A patient does not have to constantly travel with a lunch box and clamp. The learning effect is expected to occur with daily short use for several weeks. “Compare it with physiotherapy,” says Serdijn.
The difficulty lies in finding the right strength and pattern of pulses. This varies per patient. “From a biological point of view, the brain uses two 'languages' to fire the electrons in the brain, says De Ridder. “You have the tonic firing pattern as standard, and you have burst-fire. If someone further along mentions your name, your brain responds to it. They automatically know that this is where attention needs to be paid. That happens through it burstfiring pattern, which is stronger than the tonic. Mentioning your name doesn't do anything for me. So if we want to force the vagus to listen, we need the right one burst to create.”
The Delft Tinnitus Device does not make this plug and play. Adjustment is currently manual and must be done with the patient's exact tinnitus sound. Serdijn hopes that it will eventually become a consumer device, but it may also be used in a clinical environment.
Flow over the tongue
More researchers have turned to bi-modal stimulation as a treatment for tinnitus. Since last year, a device called Lenire has been on the market in the United States, which runs a current over the tongue while the tinnitus sound is played. And the University of Michigan developed a device that runs a current to the cheek or neck at the same time as the sound. They have already successfully completed some clinical tests.
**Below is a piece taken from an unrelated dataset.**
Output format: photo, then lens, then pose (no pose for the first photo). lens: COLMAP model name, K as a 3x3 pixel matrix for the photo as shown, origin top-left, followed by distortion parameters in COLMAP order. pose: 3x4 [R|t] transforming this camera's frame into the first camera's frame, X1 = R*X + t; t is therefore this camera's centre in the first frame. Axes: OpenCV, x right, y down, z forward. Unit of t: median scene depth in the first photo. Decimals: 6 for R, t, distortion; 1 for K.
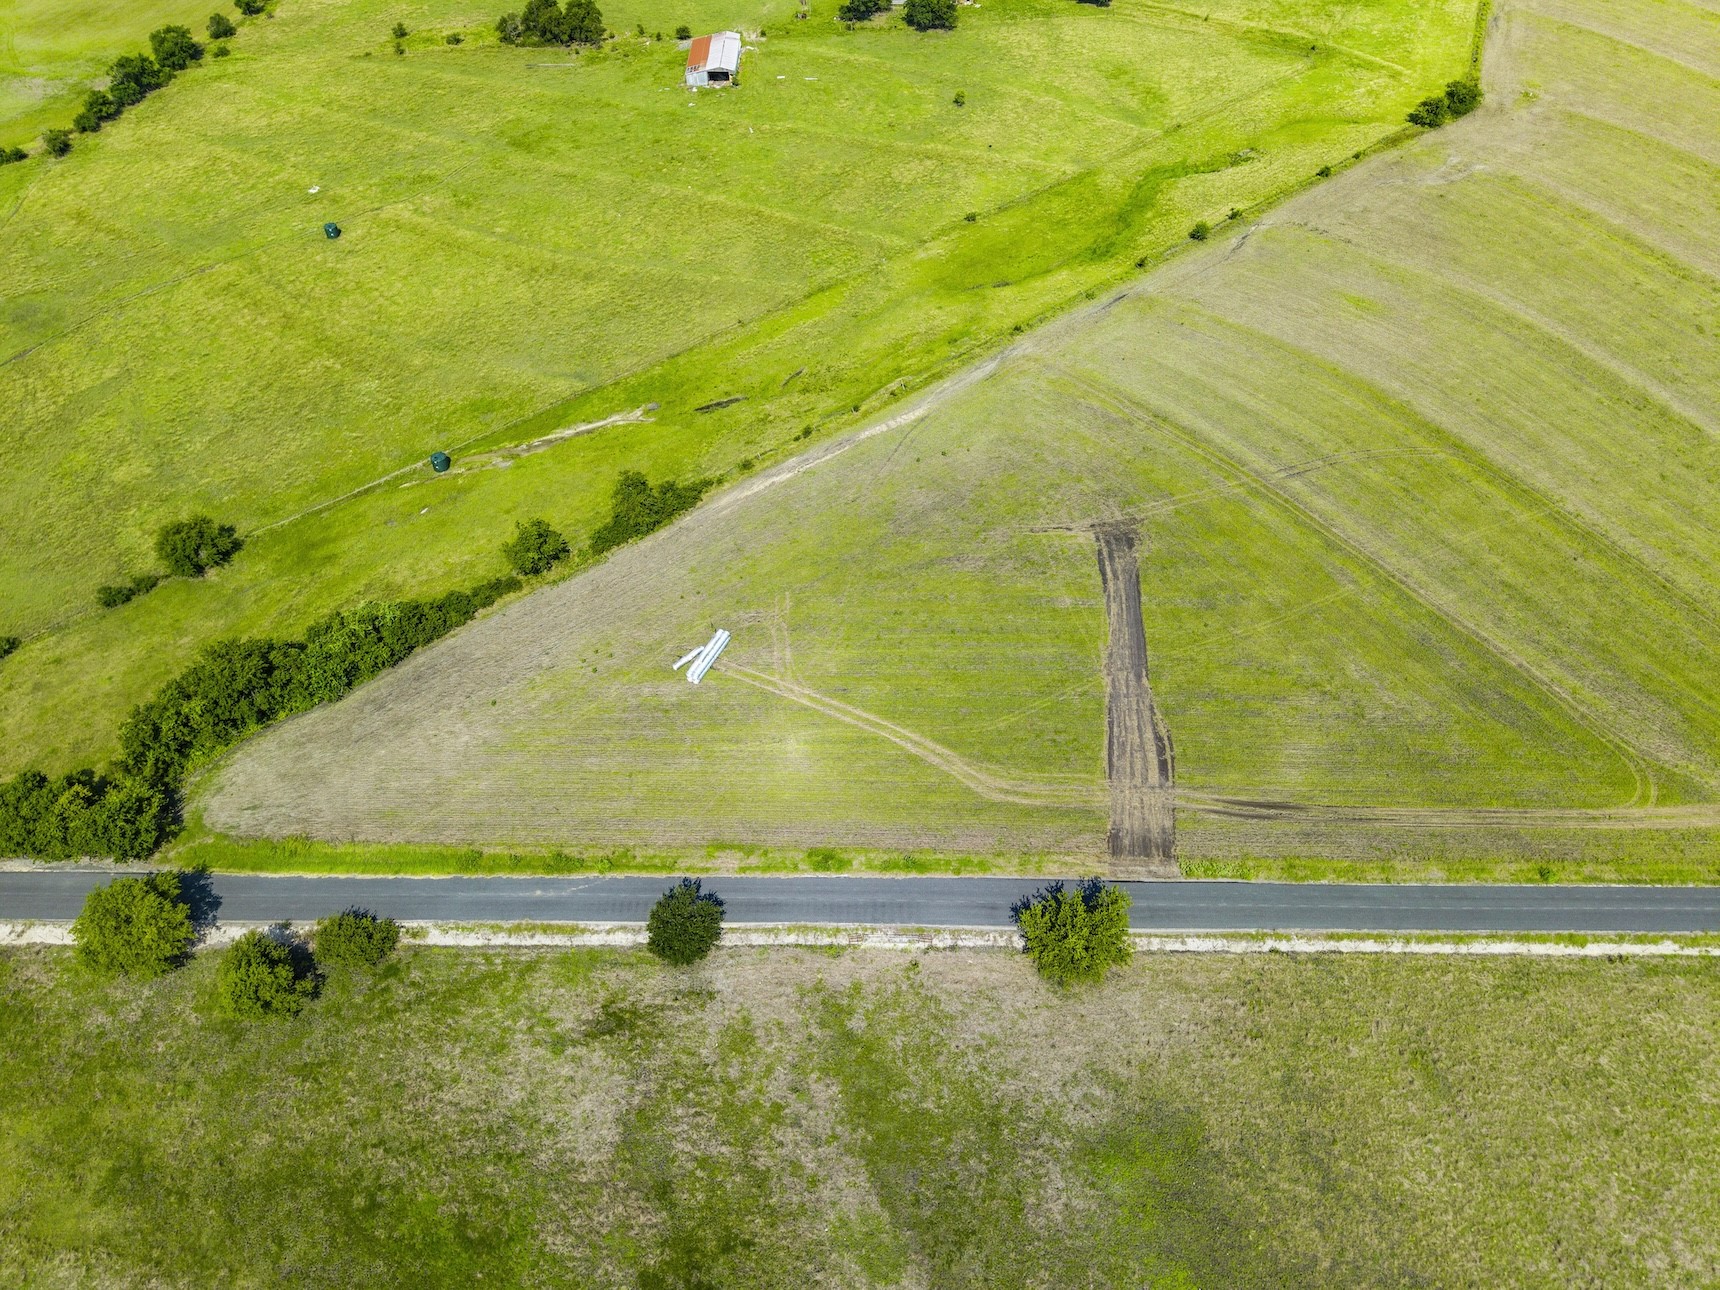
lens RADIAL K [[1150.5, 0, 855.4], [0, 1150.5, 646.4], [0, 0, 1]] dist [0.018339, -0.014896]
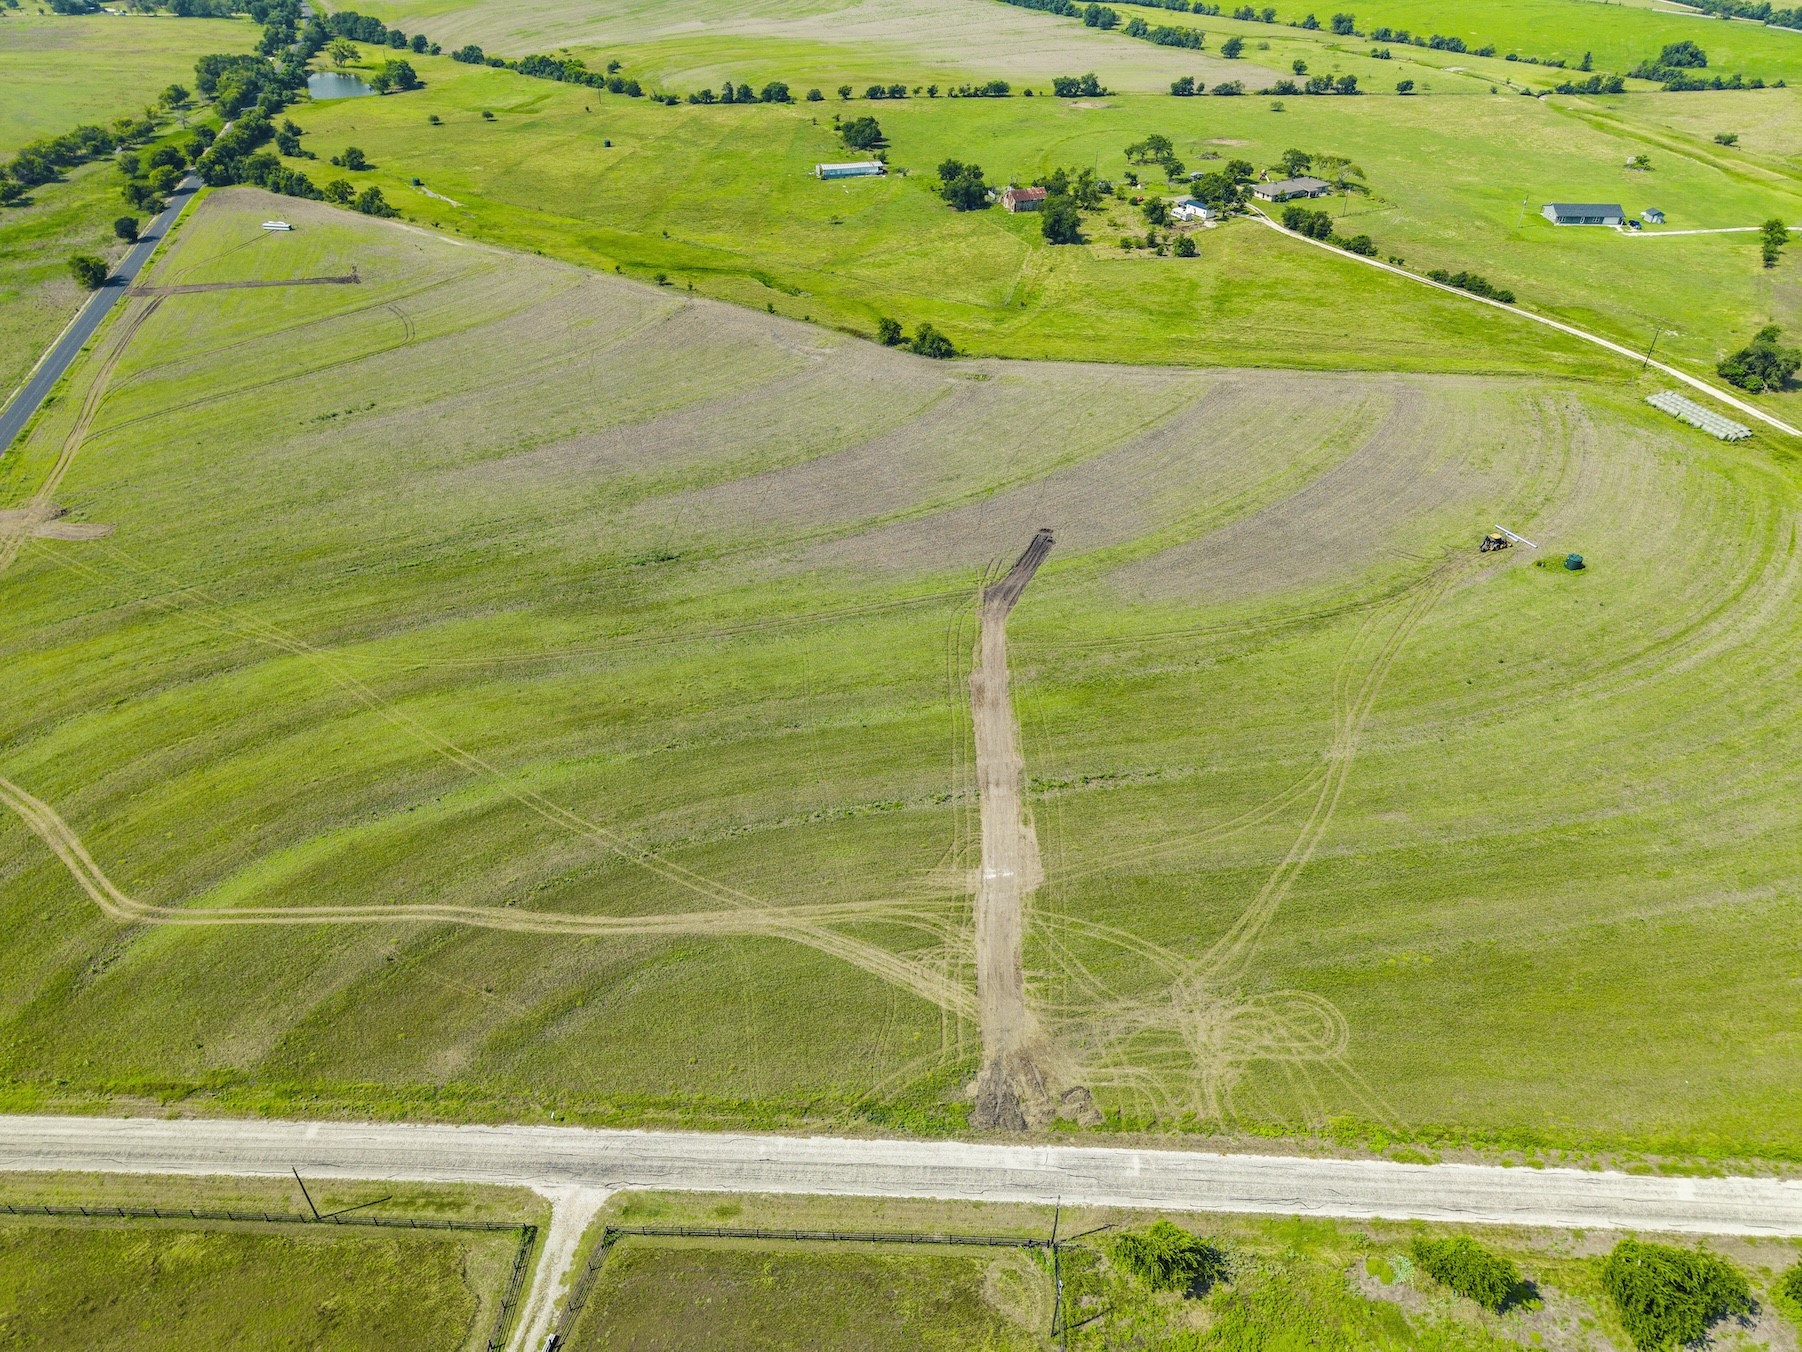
lens RADIAL K [[1205.3, 0, 896.2], [0, 1205.3, 677.5], [0, 0, 1]] dist [0.018339, -0.014896]
pose [[0.278081, 0.567241, -0.775183, 3.062807], [-0.715851, 0.660490, 0.226518, -0.977592], [0.640491, 0.491925, 0.589730, 0.918178]]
“If you have to compare our lunch box with anything, it is these devices,” says De Ridder. “The difference is, they link another nerve to the sound, a sensory nerve. That doesn't come out of the blue. We know that 70 percent of patients can influence their tinnitus by moving the neck or jaw, where the nerve is located, and it can help in that group. This has been studied in great detail on both animals and humans. The essence of their systems is that if you link those two things, the sound is experienced as less disturbing. But the disadvantage of that is that you don't solve the fundamental problem; the brain does not learn that the sound is not important and that it no longer needs to be produced.”
The Delft Tinnitus Device must now prove itself in a clinical test. A modest number of thirty patients participate, divided into three groups of ten. “If a device works well, a clear difference can be seen in only a few patients,” says De Ridder. “We go for a well-functioning device, otherwise it makes no sense to us.”
Sound and pulses
The patients are selected according to the nature of their tinnitus: they must experience it as a pure tone (one tone, so that it can be easily imitated) and the severity is determined as grade two or higher on a scale of four. One group receives paired simulation: sound and pulses at the same time. The second group gets the sound and pulses disconnected. The third group will also receive the sound and pulses linked, and on top of that they will also stimulate the brain with electrical pulses at the terminal of the vagus nerve in the brain.
“We expect little results from group 2, because no learning capacity will occur due to the disconnection,” says De Ridder. “We both expect results from group 1 and group 3. If group 1 works sufficiently, then group 3 is unnecessary. But if you only see partial improvement in group 1, it may work better in group 3.” De Ridder expects the first results in October or November.
It is certain for De Ridder that the device can address the vagus nerve. “I tested it on myself at the same time as measuring my heart activity, because the vagus nerve also affects the heart. It calmed down in the right way.” And Serdijn, with his washing machine tinnitus, has it helped him yet? “I haven't treated myself, but I tried the device a while ago. I had the feeling it did something. I could still hear the washing machine, but my experience of stress seemed to decrease somewhat.”